======== Supplied records

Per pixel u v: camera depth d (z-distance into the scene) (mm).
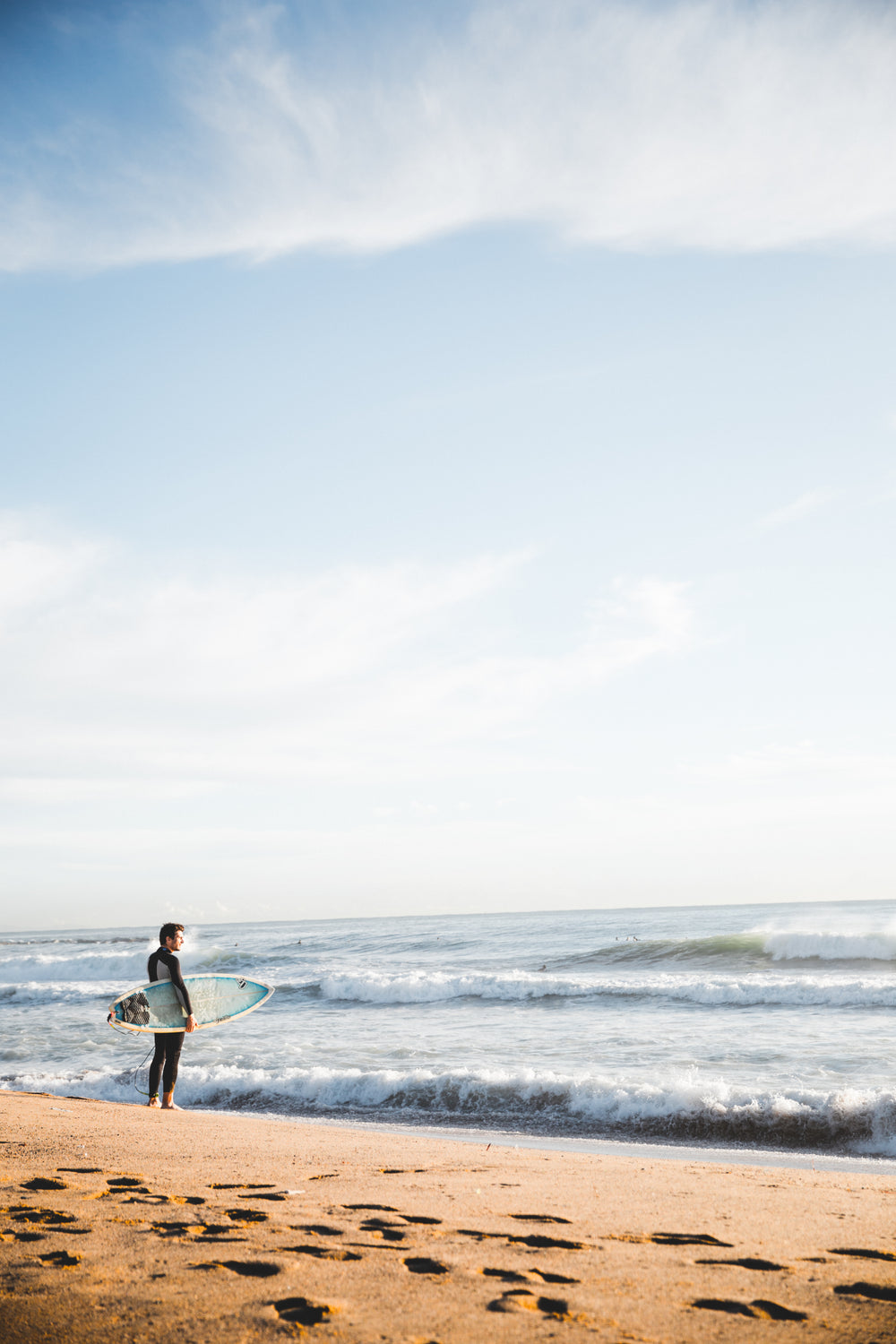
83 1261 2596
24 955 45250
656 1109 9078
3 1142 5168
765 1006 17406
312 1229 3035
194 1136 5762
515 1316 2117
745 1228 3234
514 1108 9727
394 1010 19484
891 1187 4414
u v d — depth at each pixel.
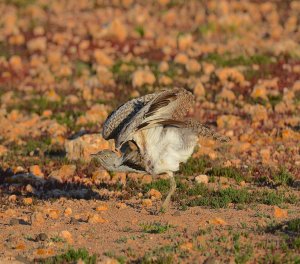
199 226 35.47
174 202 41.88
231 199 41.75
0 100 74.38
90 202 42.78
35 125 66.00
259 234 33.72
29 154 56.53
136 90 75.88
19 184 48.09
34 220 37.50
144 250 32.03
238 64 81.69
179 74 79.50
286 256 30.72
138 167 37.53
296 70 78.56
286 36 93.50
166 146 36.72
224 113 67.31
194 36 95.38
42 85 79.25
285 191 43.88
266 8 106.81
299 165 50.28
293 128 62.06
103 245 33.12
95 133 56.56
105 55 84.19
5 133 62.81
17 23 101.81
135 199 43.22
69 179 48.91
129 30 96.81
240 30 95.50
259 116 64.50
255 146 56.00
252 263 30.30
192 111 67.75
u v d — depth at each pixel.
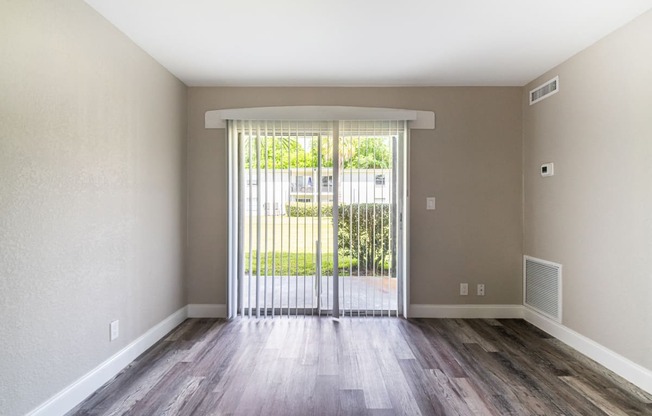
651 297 2.20
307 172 3.59
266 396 2.16
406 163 3.57
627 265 2.37
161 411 2.00
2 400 1.62
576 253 2.84
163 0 2.11
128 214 2.58
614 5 2.16
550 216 3.17
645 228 2.24
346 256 3.60
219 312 3.62
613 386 2.28
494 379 2.37
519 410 2.01
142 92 2.76
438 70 3.21
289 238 3.58
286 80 3.46
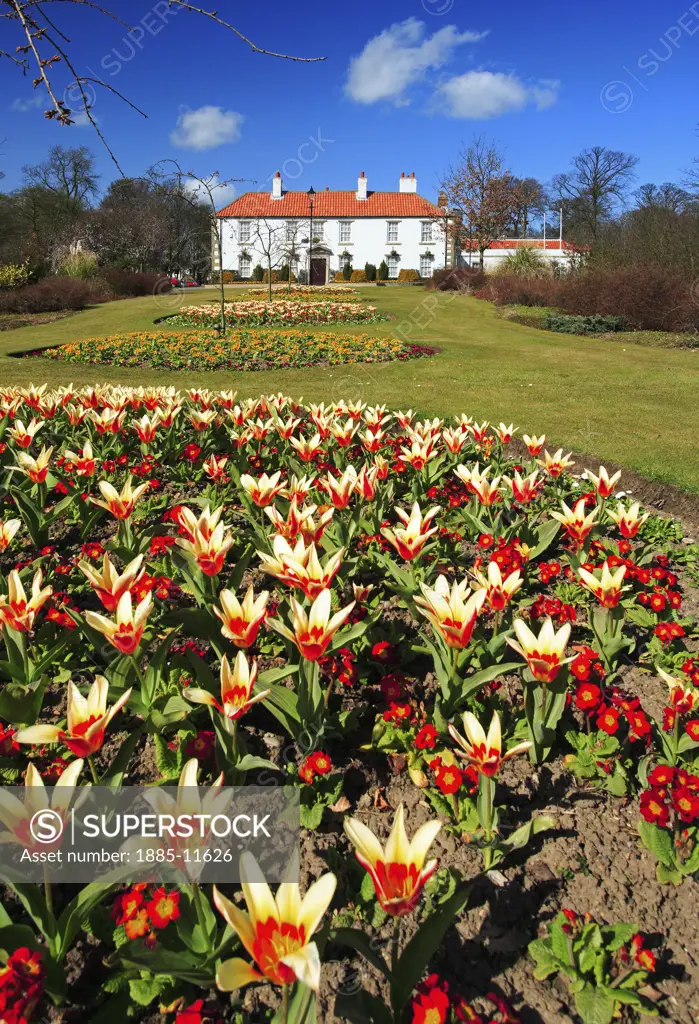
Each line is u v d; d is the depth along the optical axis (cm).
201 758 259
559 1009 212
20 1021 178
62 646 314
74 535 501
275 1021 193
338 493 390
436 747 285
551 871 252
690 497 627
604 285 2581
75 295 3281
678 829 261
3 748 273
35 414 732
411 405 1106
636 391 1258
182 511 329
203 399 685
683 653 361
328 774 265
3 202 5034
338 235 5800
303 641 238
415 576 381
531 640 260
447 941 228
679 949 231
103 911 223
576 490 606
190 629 312
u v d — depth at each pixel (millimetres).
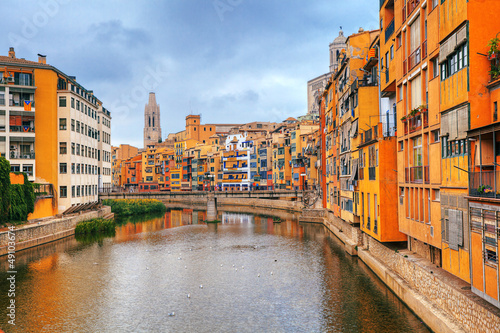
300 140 103938
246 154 128125
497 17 17109
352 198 41688
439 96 20578
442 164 20375
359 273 32844
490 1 17109
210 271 36062
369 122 36594
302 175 97438
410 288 23875
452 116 18922
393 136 29547
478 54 17172
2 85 53938
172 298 28453
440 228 21141
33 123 56031
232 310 25766
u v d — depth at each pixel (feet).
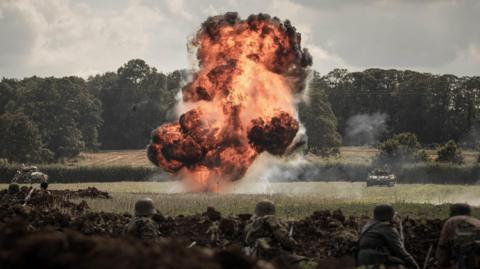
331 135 538.88
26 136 550.77
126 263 29.32
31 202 116.78
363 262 53.88
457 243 54.95
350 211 109.91
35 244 30.17
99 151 646.33
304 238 77.41
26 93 638.53
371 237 54.29
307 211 110.52
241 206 122.62
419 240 76.89
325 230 78.84
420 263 73.97
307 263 54.90
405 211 108.78
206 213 86.53
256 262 34.14
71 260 29.96
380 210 55.42
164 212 109.40
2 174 421.18
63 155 599.57
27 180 355.15
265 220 53.78
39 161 554.87
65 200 124.67
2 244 32.65
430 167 385.29
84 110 639.76
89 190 164.66
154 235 57.72
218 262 32.55
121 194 180.65
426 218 90.63
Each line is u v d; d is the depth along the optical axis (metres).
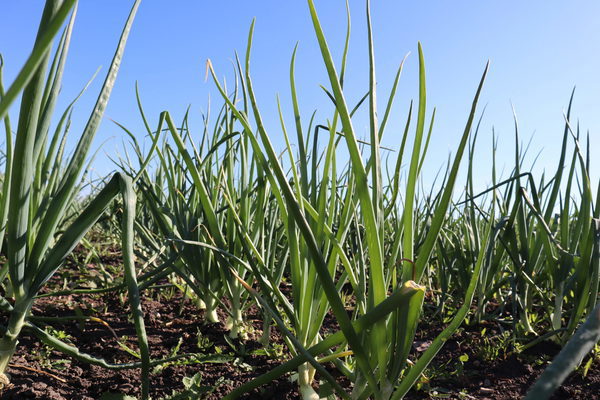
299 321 0.93
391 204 0.83
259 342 1.26
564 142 1.36
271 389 0.97
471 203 1.56
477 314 1.50
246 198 1.28
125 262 0.71
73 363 1.09
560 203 1.38
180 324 1.43
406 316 0.71
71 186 0.81
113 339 1.28
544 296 1.36
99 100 0.81
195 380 0.97
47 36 0.40
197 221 1.37
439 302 1.58
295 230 0.93
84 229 0.83
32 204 0.92
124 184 0.73
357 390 0.81
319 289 0.95
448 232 1.94
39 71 0.68
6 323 1.26
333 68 0.66
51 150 1.01
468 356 1.25
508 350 1.27
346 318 0.67
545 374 0.44
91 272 1.92
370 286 0.77
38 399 0.89
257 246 1.28
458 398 1.01
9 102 0.40
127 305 1.58
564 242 1.33
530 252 1.49
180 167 1.48
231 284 1.29
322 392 0.85
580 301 1.20
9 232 0.78
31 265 0.83
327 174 0.86
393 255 0.82
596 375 1.10
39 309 1.49
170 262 1.22
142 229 1.47
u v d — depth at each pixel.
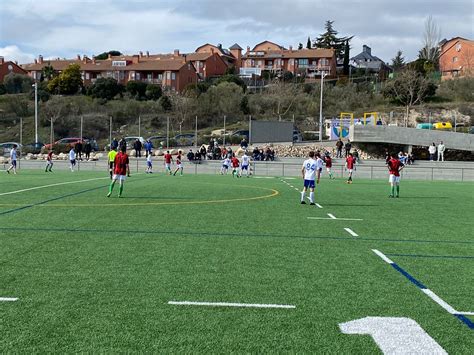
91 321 5.41
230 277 7.36
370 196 21.41
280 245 9.94
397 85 75.06
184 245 9.71
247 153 43.56
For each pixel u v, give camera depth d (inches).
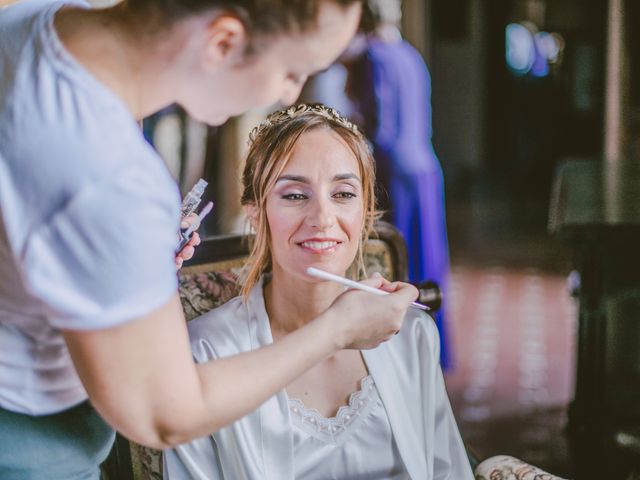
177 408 36.0
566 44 401.7
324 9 33.3
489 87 412.5
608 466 118.9
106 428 43.3
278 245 54.8
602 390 121.0
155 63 35.2
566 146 415.2
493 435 131.3
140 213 33.8
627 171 145.6
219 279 65.1
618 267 113.9
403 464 57.2
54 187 33.7
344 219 54.5
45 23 36.2
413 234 141.3
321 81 166.6
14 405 38.9
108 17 35.8
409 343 59.0
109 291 33.8
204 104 36.4
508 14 413.1
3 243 35.8
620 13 153.2
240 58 34.3
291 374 39.1
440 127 359.6
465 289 215.9
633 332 130.5
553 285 217.9
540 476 59.5
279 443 54.2
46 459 40.4
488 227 301.4
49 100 34.3
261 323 57.0
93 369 35.1
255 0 32.8
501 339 174.9
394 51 138.9
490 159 417.1
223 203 191.6
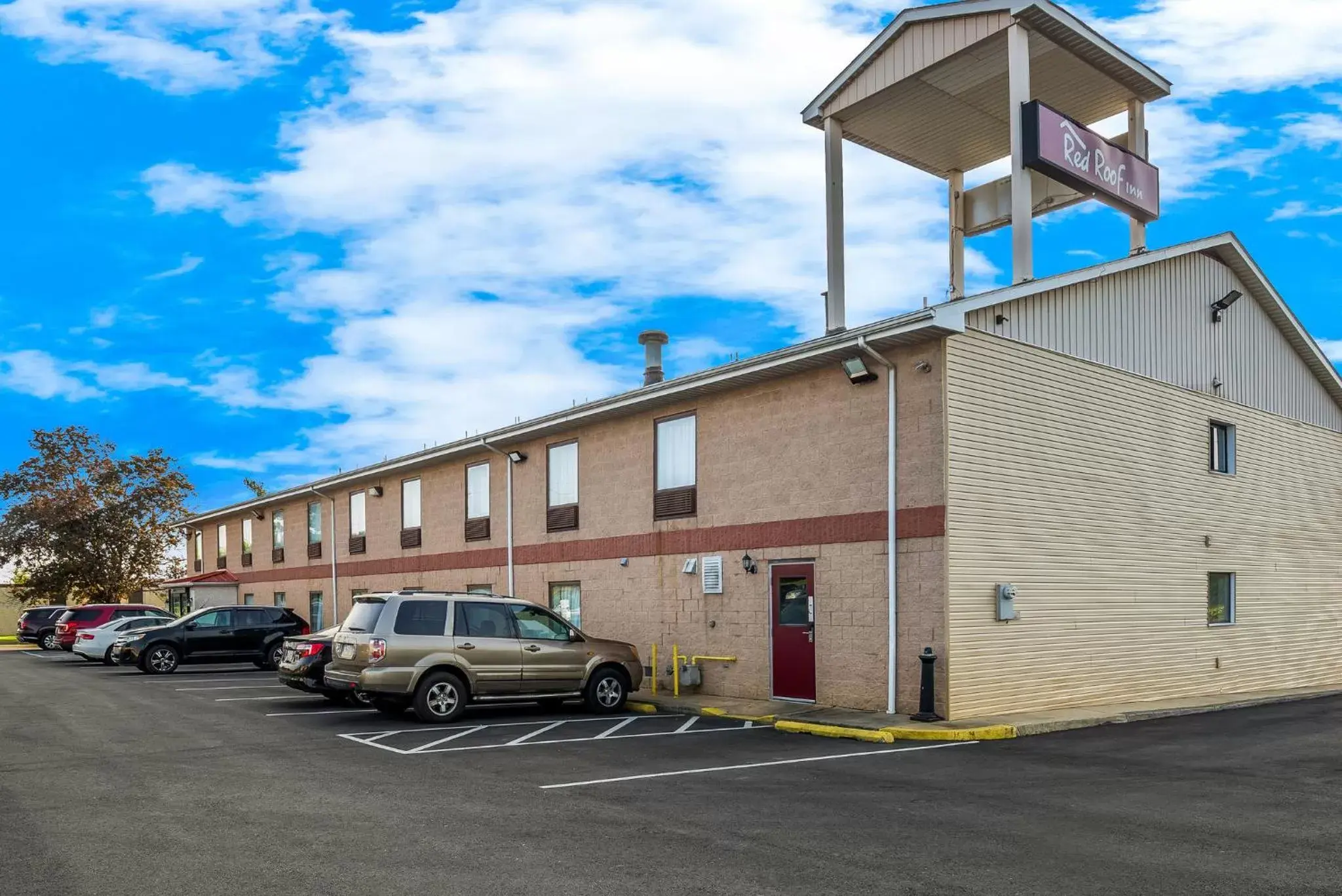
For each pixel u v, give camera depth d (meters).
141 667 24.17
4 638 53.59
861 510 14.73
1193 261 18.95
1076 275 15.84
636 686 15.87
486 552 23.55
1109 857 6.71
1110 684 15.89
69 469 51.19
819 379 15.56
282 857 6.86
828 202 17.02
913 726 12.79
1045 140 15.23
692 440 17.84
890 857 6.77
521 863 6.67
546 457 21.69
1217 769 10.16
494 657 14.57
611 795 8.90
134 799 8.83
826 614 15.14
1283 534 20.53
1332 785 9.20
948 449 13.62
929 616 13.67
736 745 12.01
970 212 19.48
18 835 7.51
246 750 11.69
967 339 14.10
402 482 27.77
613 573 19.38
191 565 47.94
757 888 6.08
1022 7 14.99
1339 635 21.80
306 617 33.38
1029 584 14.62
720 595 16.98
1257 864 6.52
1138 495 16.92
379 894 6.04
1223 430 19.48
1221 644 18.44
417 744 12.12
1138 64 16.58
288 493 33.69
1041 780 9.59
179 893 6.09
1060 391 15.60
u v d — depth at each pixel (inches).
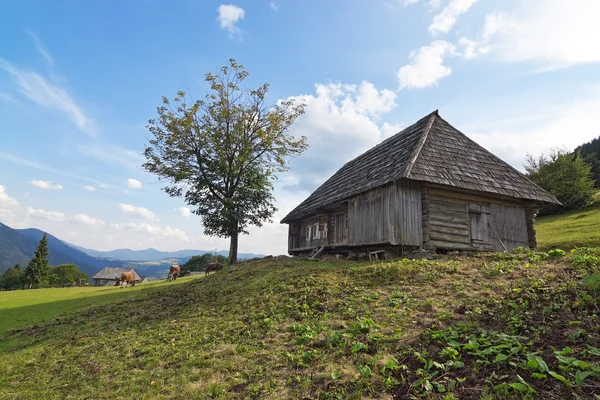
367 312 279.3
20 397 230.2
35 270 2805.1
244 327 303.7
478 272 349.1
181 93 1045.2
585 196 1405.0
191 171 1069.8
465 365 178.1
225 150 1092.5
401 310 272.2
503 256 438.9
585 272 270.1
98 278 3149.6
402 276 364.8
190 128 1044.5
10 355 334.0
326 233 780.6
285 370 212.4
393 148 685.3
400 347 209.6
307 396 180.4
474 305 252.2
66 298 812.0
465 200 573.9
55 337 394.0
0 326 506.6
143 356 276.4
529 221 628.7
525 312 220.5
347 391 177.3
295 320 301.0
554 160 1537.9
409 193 538.3
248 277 534.6
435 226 540.4
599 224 1059.3
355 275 401.1
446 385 165.0
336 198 682.8
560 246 872.3
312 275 421.1
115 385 230.1
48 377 262.8
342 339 234.7
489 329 210.8
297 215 900.6
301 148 1180.5
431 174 523.2
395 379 178.2
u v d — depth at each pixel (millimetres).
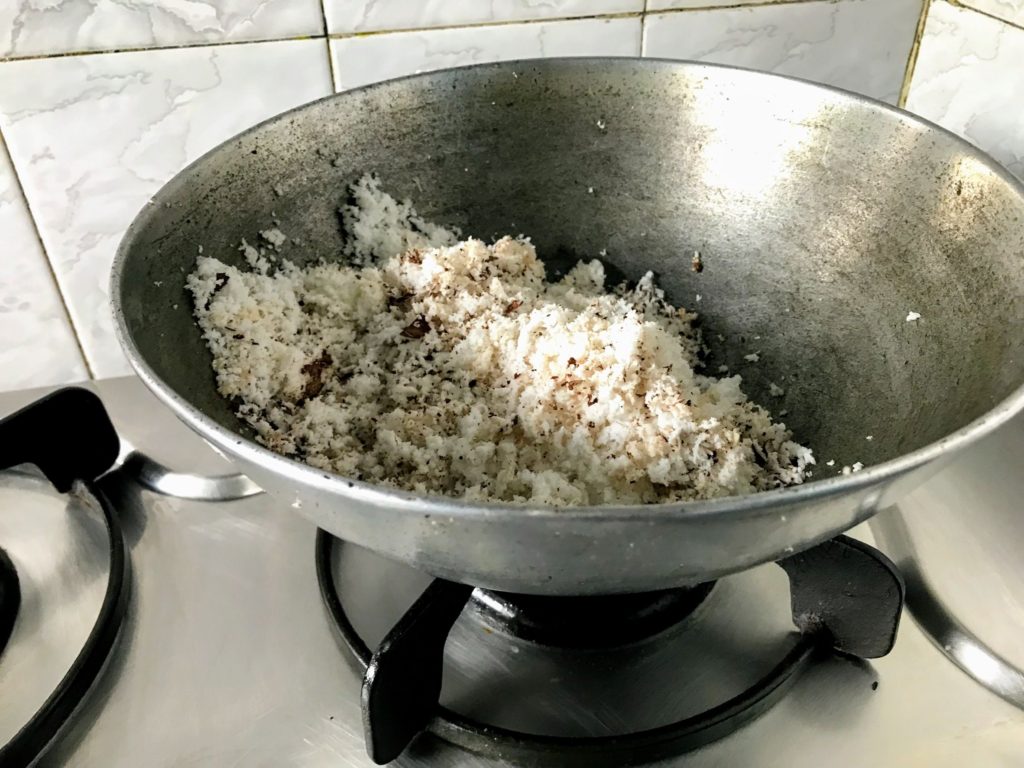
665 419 446
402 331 516
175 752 389
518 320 501
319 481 270
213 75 556
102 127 556
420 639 362
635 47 616
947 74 639
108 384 649
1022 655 417
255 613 456
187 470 548
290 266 510
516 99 540
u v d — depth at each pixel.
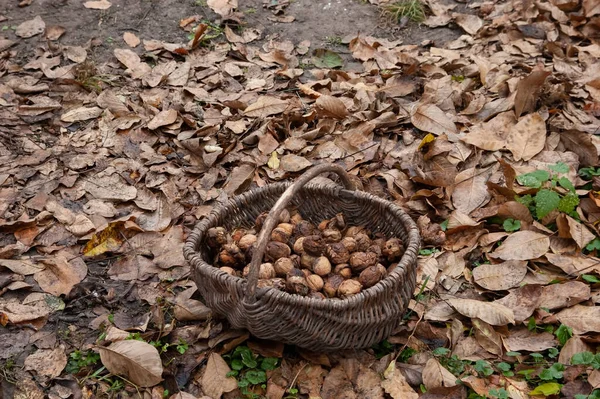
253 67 2.33
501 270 1.63
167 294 1.62
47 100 2.13
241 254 1.48
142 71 2.27
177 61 2.36
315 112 2.07
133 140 2.02
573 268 1.63
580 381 1.39
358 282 1.41
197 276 1.42
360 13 2.62
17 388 1.43
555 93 2.09
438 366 1.43
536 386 1.42
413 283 1.44
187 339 1.51
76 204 1.83
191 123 2.05
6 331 1.53
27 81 2.20
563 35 2.42
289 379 1.44
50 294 1.60
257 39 2.49
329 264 1.45
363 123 2.04
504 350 1.49
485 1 2.64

================

▶ Work instruction
Repeat exactly, and only, the entries from the line with "285 191 43.88" through the line with "519 410 2.01". Pictures are skipped.

▶ Result of the exercise
285 191 43.88
266 8 106.81
299 165 50.28
293 128 62.06
103 245 33.12
95 133 56.56
105 55 84.19
5 133 62.81
17 23 101.81
135 199 43.22
69 179 48.91
129 30 96.81
240 30 95.50
259 116 64.50
255 146 56.00
252 263 30.30
192 111 67.75
u v d — depth at each pixel.
651 297 2.20
307 172 3.59
266 396 2.16
406 163 3.57
627 265 2.37
161 411 2.00
2 400 1.62
576 253 2.84
163 0 2.11
128 214 2.58
614 5 2.16
550 216 3.17
645 228 2.24
346 256 3.60
219 312 3.62
613 386 2.28
494 379 2.37
519 410 2.01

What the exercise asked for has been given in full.